■ Job:
Of all the lines in the material, tally those containing the string "wykonywania", and report nothing but the total.

· · · · ·

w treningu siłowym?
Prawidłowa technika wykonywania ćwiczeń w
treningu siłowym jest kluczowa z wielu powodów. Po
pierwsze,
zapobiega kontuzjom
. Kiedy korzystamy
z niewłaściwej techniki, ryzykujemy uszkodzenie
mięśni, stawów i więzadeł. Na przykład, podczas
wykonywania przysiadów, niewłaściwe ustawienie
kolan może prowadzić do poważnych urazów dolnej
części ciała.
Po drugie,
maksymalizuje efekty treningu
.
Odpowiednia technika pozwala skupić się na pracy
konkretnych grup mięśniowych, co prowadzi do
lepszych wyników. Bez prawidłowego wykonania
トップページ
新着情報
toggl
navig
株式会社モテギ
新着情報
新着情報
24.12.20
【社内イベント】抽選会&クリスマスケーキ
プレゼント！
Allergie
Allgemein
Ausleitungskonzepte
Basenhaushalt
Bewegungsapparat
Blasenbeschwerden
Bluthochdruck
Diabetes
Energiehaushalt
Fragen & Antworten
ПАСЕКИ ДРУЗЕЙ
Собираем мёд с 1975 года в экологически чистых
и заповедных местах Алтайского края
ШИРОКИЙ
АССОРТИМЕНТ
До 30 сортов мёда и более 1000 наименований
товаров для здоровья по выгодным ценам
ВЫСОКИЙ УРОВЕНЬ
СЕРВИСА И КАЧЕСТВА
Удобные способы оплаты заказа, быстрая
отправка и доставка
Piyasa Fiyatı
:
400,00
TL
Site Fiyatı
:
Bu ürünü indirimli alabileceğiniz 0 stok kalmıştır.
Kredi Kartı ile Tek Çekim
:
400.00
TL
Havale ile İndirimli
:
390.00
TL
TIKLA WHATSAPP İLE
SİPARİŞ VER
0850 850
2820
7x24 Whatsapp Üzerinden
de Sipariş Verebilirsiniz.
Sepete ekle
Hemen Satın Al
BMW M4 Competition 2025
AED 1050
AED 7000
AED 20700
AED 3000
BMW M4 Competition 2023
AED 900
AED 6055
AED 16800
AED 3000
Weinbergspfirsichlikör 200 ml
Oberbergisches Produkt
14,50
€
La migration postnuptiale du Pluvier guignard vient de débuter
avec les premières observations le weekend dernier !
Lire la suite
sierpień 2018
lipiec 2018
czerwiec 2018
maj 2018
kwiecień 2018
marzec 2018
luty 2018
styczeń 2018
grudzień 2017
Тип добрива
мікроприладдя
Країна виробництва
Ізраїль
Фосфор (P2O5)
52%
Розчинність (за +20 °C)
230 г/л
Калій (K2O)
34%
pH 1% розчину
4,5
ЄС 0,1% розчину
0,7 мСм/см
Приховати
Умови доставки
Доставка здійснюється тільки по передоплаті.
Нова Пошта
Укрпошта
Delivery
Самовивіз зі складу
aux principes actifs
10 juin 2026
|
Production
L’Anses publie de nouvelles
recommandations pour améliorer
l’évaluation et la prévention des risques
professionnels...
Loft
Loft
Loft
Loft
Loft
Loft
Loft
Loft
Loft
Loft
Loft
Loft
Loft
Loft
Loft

· · · · ·

■ Completed task:
2